* _Görev Metni_
Aşağıdaki antik kentler metnine göre Milet Antik Kenti'ndeki Roma yapısı tiyatro kaç kişiliktir?

* _Seçilen Metin_
Aydın ili, Karacasu ilçesinin Geyre mahallesi sınırları içerisinde kalan büyük bir antik kenttir. Menderes Nehri’nin bir kolu olan Dandalaz o eski dönem adıyla, Morsynus Çayı yakınlarına kurulmuştur. MÖ 6. yüzyılda köy olarak oluşmuş ve MÖ 2. yüzyılda şehirleşme açısından oldukça büyüyerek kent devleti yani polis olarak anılmaya başlamıştır. Genç Helenistik Dönem’den Roma ve Bizans Dönemi’ne kadar süren dönemden çeşitli izler bulunmaktadır. Bölgeye çok yakın olan mermer ocakları kentin yapısını da etkilemiştir. Dönem halkının zenginlik kaynağı olan mermer ocakları, şehrin mimarisine ve heykelcilikte özgün ve başarılı örnekler vermelerine katkı sağlamıştır. Mermer oyması mimari örnekler ve heykeller yoğun bir şekilde kullanılmıştır. 2017 yılında ise Antik Kent ve mermer ocakları ile birlikte UNESCO Dünya Miras Listesi’ne kaydedilmiştir.

Milet Antik Kenti

miletus-1609509_960_720.jpg

Aydın’ın Didim ilçesi sınırlarında yer alan bir antik şehirdir. Efes Antik Kenti gibi Milet Antik Kenti de kurulduğu dönemde bir liman şehriydi. Büyük Menderes Nehri’nin taşıdığı alüvyonlar ile liman zamanla dolmuştur. Böylelikle zaman içerisinde denizden gittikçe uzaklaşmıştır. MÖ 38’de metropol düzeyine ulaşacak kadar büyümüştür. MS 3. yüzyılda dolan liman bölgesi bataklığa dönüşmüş ve sıtma hastalığı yaygınlaşmıştır. Sıtmanın yayılması ile kent terkedilmeye başlamıştır. Kentin en çarpıcı eseri 15.000 kişi kapasiteli Roma yapısı tiyatrodur. Tiyatronun yanı sıra hamamlar, agora, tapınak gibi birçok tarihi yapı bulunmaktadır. Ayrıca ızgara adı verilen plan tipi de burada uygulanmıştır. Tarihin önemli bilim ve felsefe insanları da buradan yaşamıştır.

* _Toplanan Malzeme_
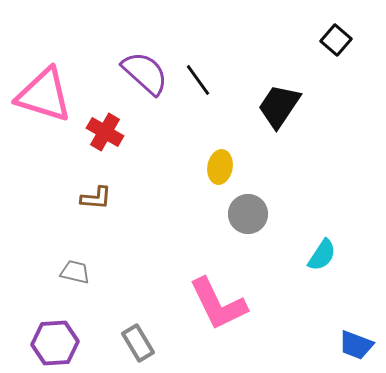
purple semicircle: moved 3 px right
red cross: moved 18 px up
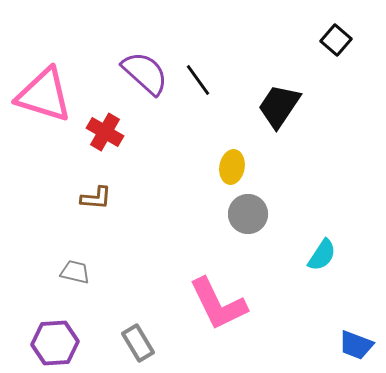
yellow ellipse: moved 12 px right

* _Yazılı Çözüm_
15.000 kişi kapasitelidir.